Who Shouldn't Pick This Major

If you’ve ever said, “I hate every living thing on this planet” and meant it, don’t become a Biology major. If you’ve ever said, “If I have to take one more science class I’m going to implode,” Biology also isn’t for you.

Is This What You Want After Graduation?

What You'll Learn

As a Biology major you’ll get a broad look at all living things, what they’re made of and how they interact. You’ll take classes like microbiology, biochemistry, genetics and ecology. You can also expect to take some ethics classes to avoid a future as an evil scientist.

Jobs You Might Get

Most Biology majors find a specific emphasis, like Genetics or Botany, which direct what kinds of jobs they get.
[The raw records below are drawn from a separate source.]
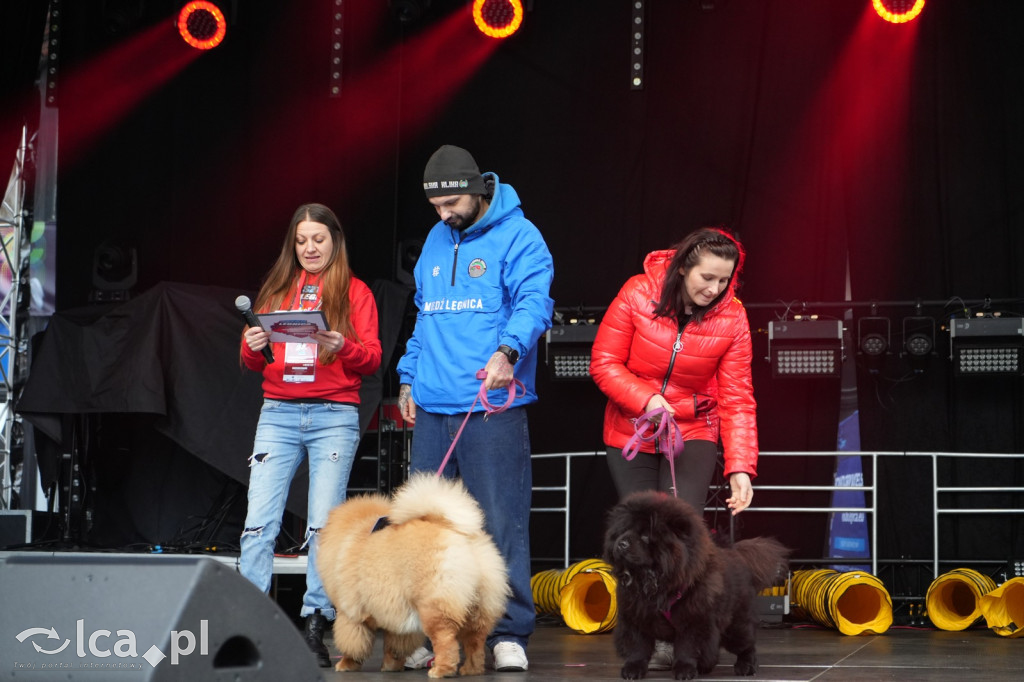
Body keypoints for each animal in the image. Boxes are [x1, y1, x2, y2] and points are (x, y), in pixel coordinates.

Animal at [315, 473, 507, 675]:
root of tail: (458, 535)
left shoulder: (350, 614)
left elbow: (353, 643)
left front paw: (346, 664)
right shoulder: (396, 616)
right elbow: (394, 646)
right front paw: (391, 667)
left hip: (433, 607)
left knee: (446, 640)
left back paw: (441, 670)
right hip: (477, 608)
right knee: (475, 643)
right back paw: (471, 670)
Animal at [602, 491, 786, 675]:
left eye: (646, 536)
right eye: (623, 531)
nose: (621, 543)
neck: (654, 582)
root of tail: (736, 553)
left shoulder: (694, 619)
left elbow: (688, 647)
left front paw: (685, 670)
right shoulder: (635, 616)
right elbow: (637, 647)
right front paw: (633, 669)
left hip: (736, 626)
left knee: (747, 645)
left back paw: (746, 666)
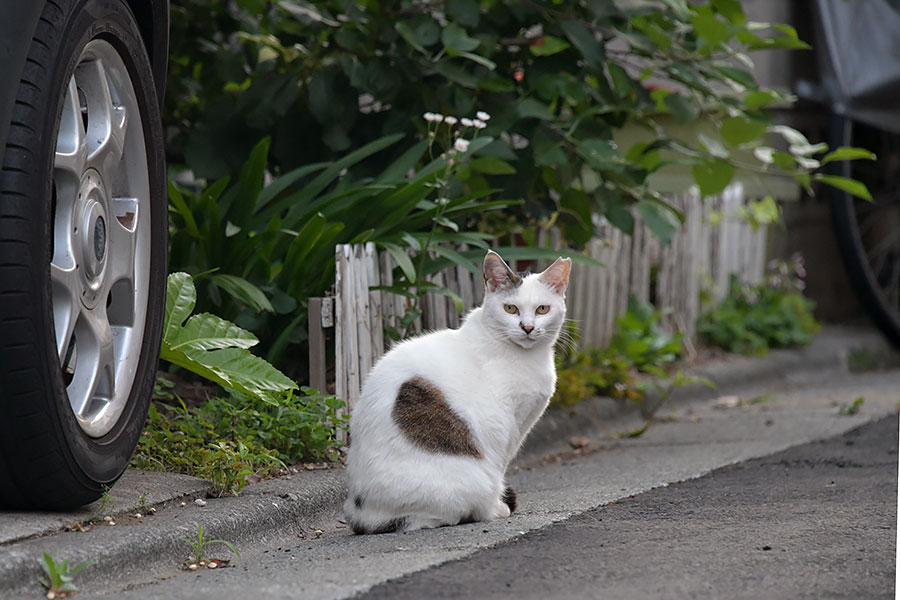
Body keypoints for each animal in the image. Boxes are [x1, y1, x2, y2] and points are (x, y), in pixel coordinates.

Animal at [344, 251, 568, 532]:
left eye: (542, 309)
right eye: (510, 308)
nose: (526, 327)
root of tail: (362, 512)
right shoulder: (509, 426)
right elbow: (501, 466)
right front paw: (497, 506)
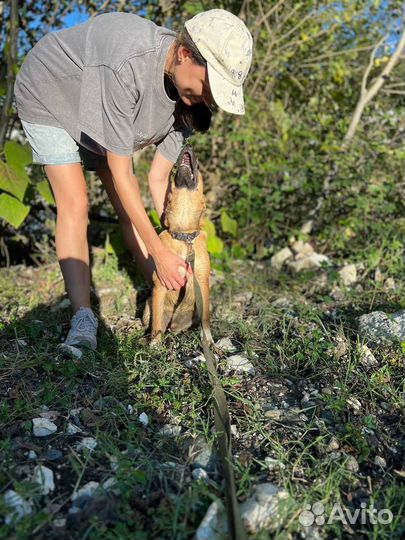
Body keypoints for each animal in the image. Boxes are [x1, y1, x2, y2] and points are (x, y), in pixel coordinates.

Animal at [141, 146, 211, 344]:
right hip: (147, 307)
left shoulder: (202, 282)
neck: (184, 237)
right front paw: (155, 345)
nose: (187, 145)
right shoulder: (160, 285)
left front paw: (209, 342)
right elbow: (157, 323)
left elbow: (206, 320)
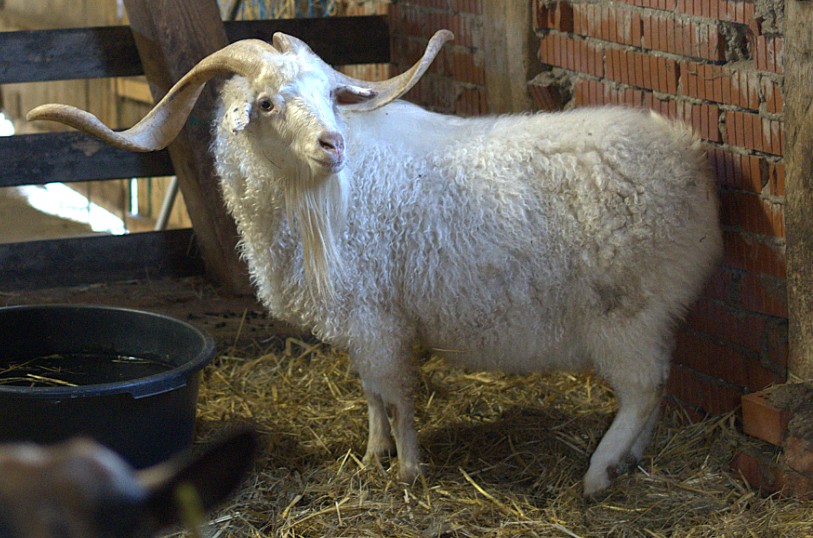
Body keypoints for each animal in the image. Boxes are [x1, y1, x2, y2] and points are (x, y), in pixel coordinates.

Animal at [27, 29, 722, 496]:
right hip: (652, 313)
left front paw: (410, 470)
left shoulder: (380, 319)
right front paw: (370, 458)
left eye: (332, 95)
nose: (332, 144)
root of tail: (690, 159)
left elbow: (399, 395)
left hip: (627, 311)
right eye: (267, 103)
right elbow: (369, 396)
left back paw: (600, 473)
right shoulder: (360, 324)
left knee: (642, 388)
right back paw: (631, 460)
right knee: (657, 386)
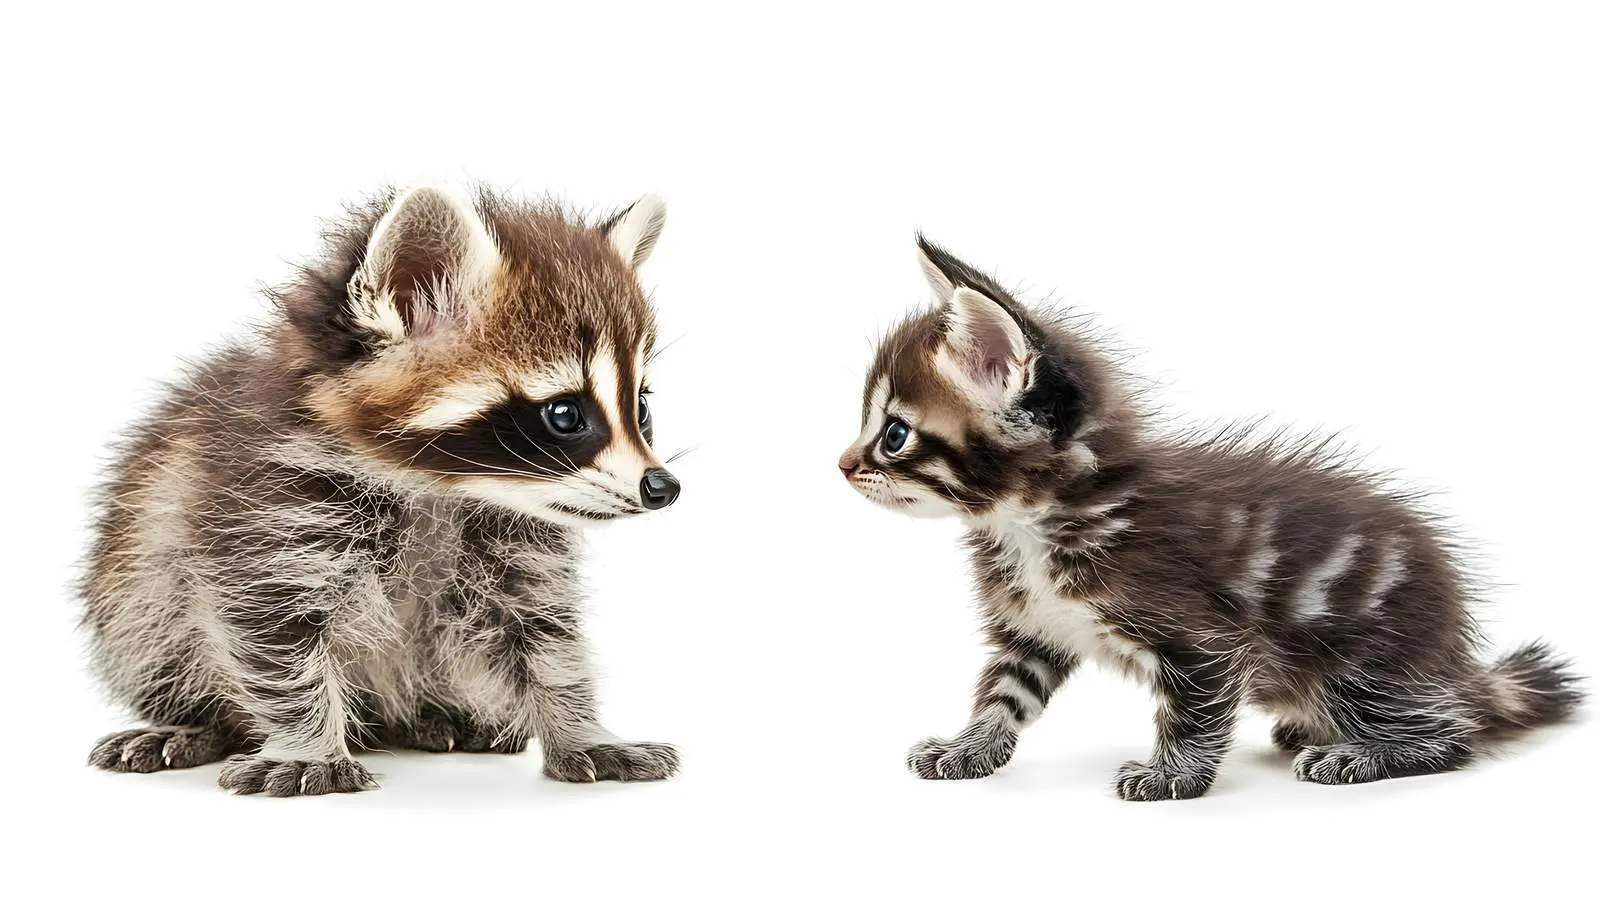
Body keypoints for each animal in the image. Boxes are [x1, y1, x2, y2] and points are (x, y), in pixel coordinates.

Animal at [83, 184, 683, 796]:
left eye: (641, 408)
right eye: (565, 414)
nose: (663, 487)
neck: (447, 490)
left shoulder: (519, 552)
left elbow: (544, 636)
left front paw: (581, 728)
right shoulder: (269, 515)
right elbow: (272, 637)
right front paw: (305, 744)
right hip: (136, 580)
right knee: (151, 626)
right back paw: (194, 724)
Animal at [840, 236, 1582, 800]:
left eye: (894, 434)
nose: (842, 464)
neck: (1033, 524)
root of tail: (1453, 657)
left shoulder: (1200, 632)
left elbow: (1195, 710)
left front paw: (1172, 775)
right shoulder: (1034, 628)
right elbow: (1002, 693)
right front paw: (968, 746)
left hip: (1360, 664)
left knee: (1456, 727)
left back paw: (1361, 752)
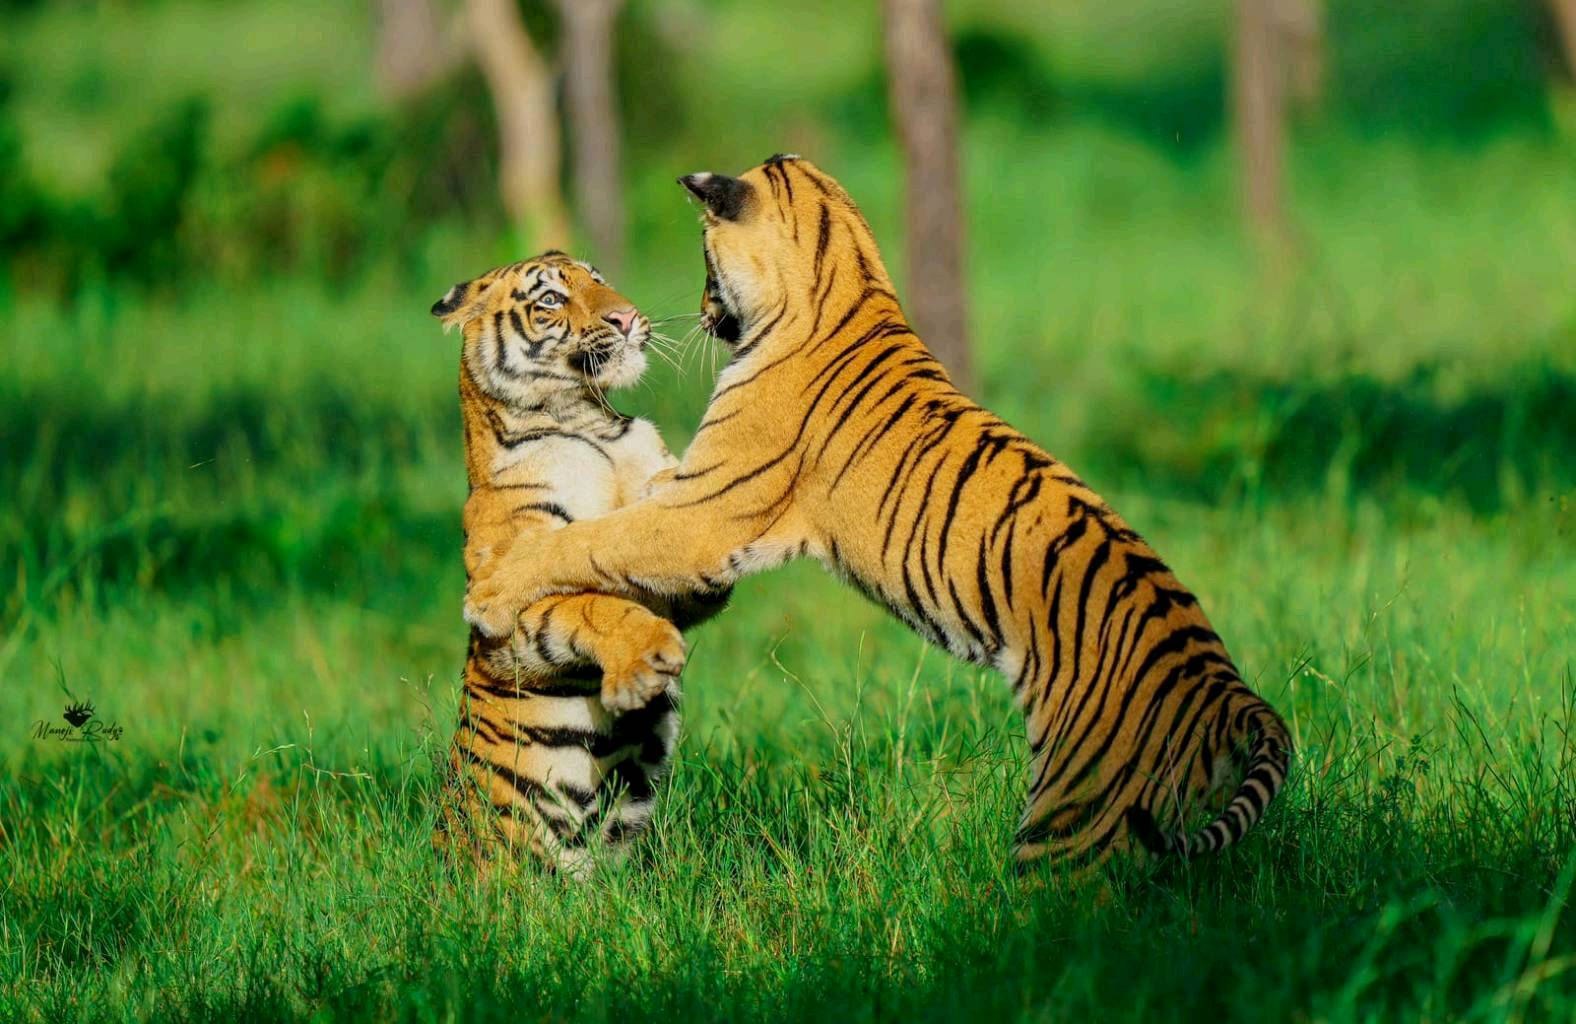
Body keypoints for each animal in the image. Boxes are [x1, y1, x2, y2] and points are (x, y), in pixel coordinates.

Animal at [429, 250, 725, 878]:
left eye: (598, 280)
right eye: (550, 300)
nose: (626, 317)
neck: (588, 424)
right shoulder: (507, 617)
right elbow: (589, 602)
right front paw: (642, 666)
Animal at [462, 158, 1292, 872]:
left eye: (704, 264)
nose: (697, 314)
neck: (847, 273)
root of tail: (1234, 693)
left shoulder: (704, 512)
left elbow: (594, 540)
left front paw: (493, 588)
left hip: (1074, 820)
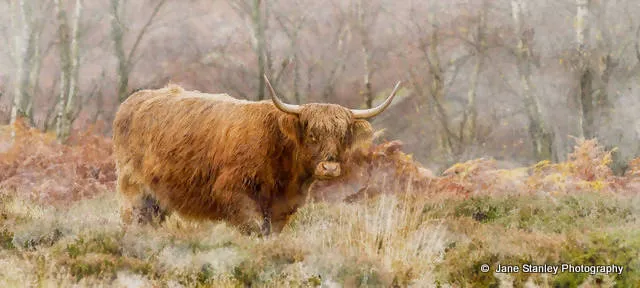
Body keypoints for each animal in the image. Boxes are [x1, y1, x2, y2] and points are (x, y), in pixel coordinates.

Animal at [111, 76, 400, 234]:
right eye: (312, 134)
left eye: (342, 135)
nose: (329, 168)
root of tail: (132, 101)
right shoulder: (235, 195)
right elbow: (255, 231)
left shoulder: (282, 209)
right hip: (133, 193)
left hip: (157, 202)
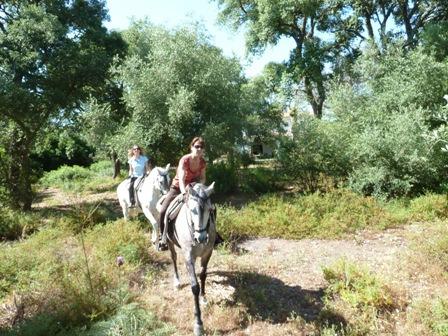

Many Biology majors go on to medical, dental or veterinary school. As an actual biologist there are job opportunities as educators and researchers, plus there are the scientists who take existing research and find application for it.


Clearly you’ve figured out you should take high school biology. But you should also take physics and chemistry, as well as any other science-related classes offered. Competing in and doing well at the local science fair wouldn’t hurt.


It’s not about sucking up – it’s about experience. That said, find a way to sweet talk your professors into letting you help with research. The best way to endear yourself to your teachers is to offer free labor – be willing to do whatever grunt work they need for free. Becoming part of the research team will be completely worth it.